As already mentioned, the major part of FGMs is carried out in Africa. Making up over 90 percent of all worldwide FGM, Somalia, Guinea, and Egypt have the highest prevalence (UNICEF). The intervention is carried out by professional circumcisers or traditional midwives (Desert Flower Foundation). Instruments of circumcision can be razor blades, sharp scissors, knives, or even a shard of glass (Desert Flower Foundation). Since the intervention is carried out without any anesthesia and under poor hygienic conditions, a series of mental and physical consequences is to be expected. Just to mention a few of them: severe bleeding, long-term pain during urination and menstruation, infertility, Tetanus, Aids, and blood poisoning, some leading to death (Desert Flower Foundation).
Despite the fact that the FGM is a procedure without any health benefits it is of vital importance for the affected cultures. Originally, this ritual represented an initiation rite to adulthood. Today, FGM is an inevitable condition for a marriage as non-mutilated women are regarded as impure and promiscuous and thus are casted out in society. Indicated reasons therefore are for example the chastity of the woman, the protection of the virginity until the marriage, hygiene and aesthetic (Schmerzenskinder).
4 Analysis of the chapter becoming a woman
In the 4th chapter becoming a woman of the autobiography Desert Flower - The Extraordinary Life of a Desert Nomad the protagonist, Waris Dirie, speaks about and describes the traumatic experience of FGM she and her sister had to undergo.
As a young child Waris Dirie wanted to be circumcised, she did not know yet what it really meant to be mutilated as a woman, but what she knew was that through this procedure she would be considered “superior“ to those who had not been circumcised yet (Desert Flower 67). As a circumcised girl is said to be pure and can be married to a man (Desert Flower 67) because “the ceremony . . . will mark their transformation from being a little girl to becoming a woman“ (Desert Flower 63), Waris “was envious, jealous that [her sister] was entering this grown-up world that was still closed to [her]” (Desert Flower 62).

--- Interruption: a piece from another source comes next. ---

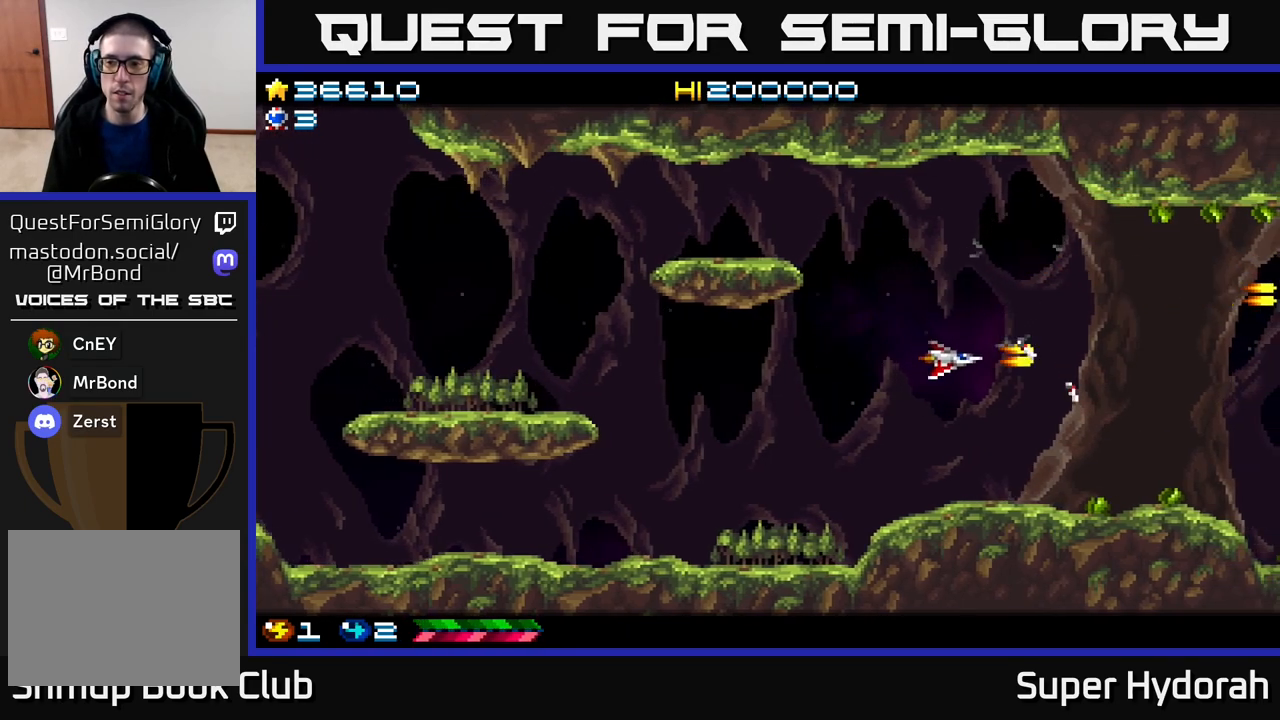
{"buttons": ["A", "DPAD_UP", "DPAD_LEFT"], "events": [[133, "DPAD_DOWN", "up"], [200, "DPAD_RIGHT", "up"], [200, "DPAD_UP", "down"], [217, "DPAD_LEFT", "down"]]}
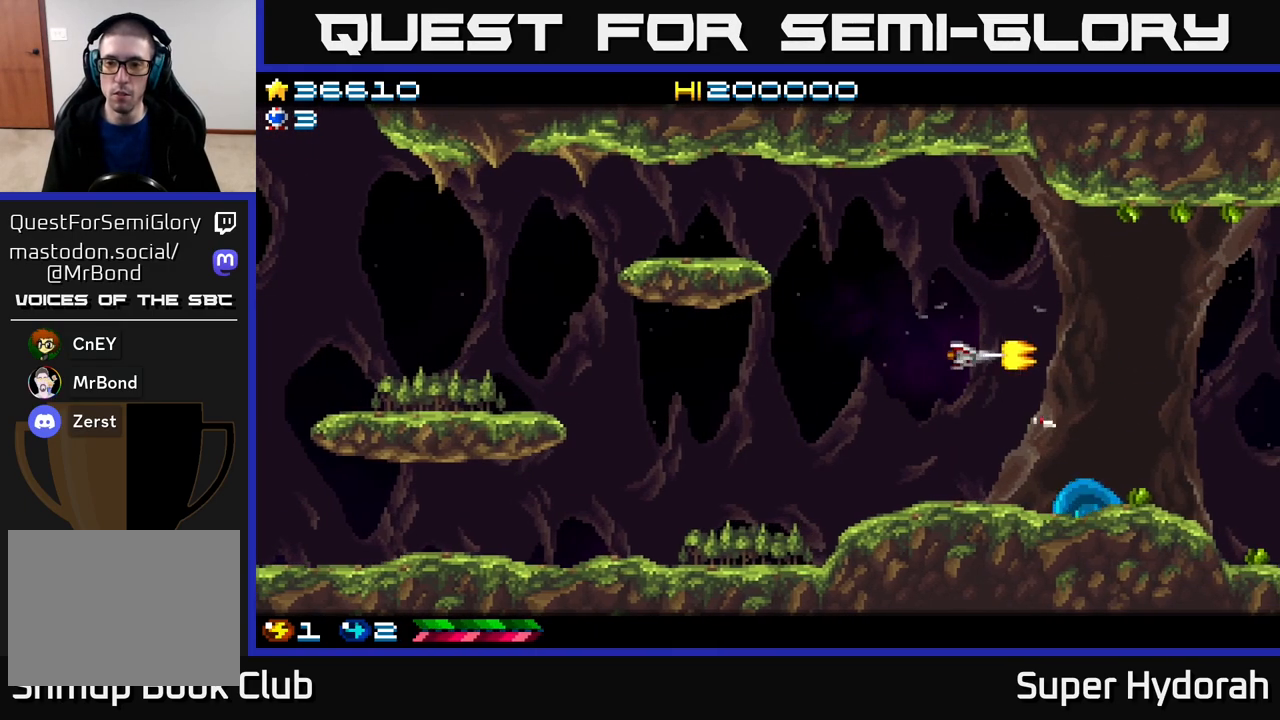
{"buttons": ["DPAD_RIGHT"], "events": [[33, "DPAD_UP", "up"], [150, "A", "up"], [233, "DPAD_LEFT", "up"], [300, "DPAD_RIGHT", "down"]]}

“ (...) through time, female circumcision has been performed on younger and younger girls, partially due to pressure from the girls themselves” (Desert Flower 63). Since the affected cultures present FGM as a necessary procedure to enable a girl to feel like she is not unclean anymore and can only become a woman in this way because “with their genitals intact, they are considered unfit for marriage, unclean sluts whom no man would consider taking as a wife“ (Desert Flower 65), of course these girls will “await their ‘special time‘ as a child in the West might await her birthday party, or Santa Claus's arrival on Christmas Eve” (Desert Flower 63) before they are aware of the pain they edure during and after the FMG. Through this comparison with the children in the West the protagonist causes an unpleasant feeling in the reader and he will even feel ashamed reading that there a children in this world who are looking forward to get such a pain over and done with and even risk their lives just to not being reduced to unclean humans anymore and finally become an appreciated woman.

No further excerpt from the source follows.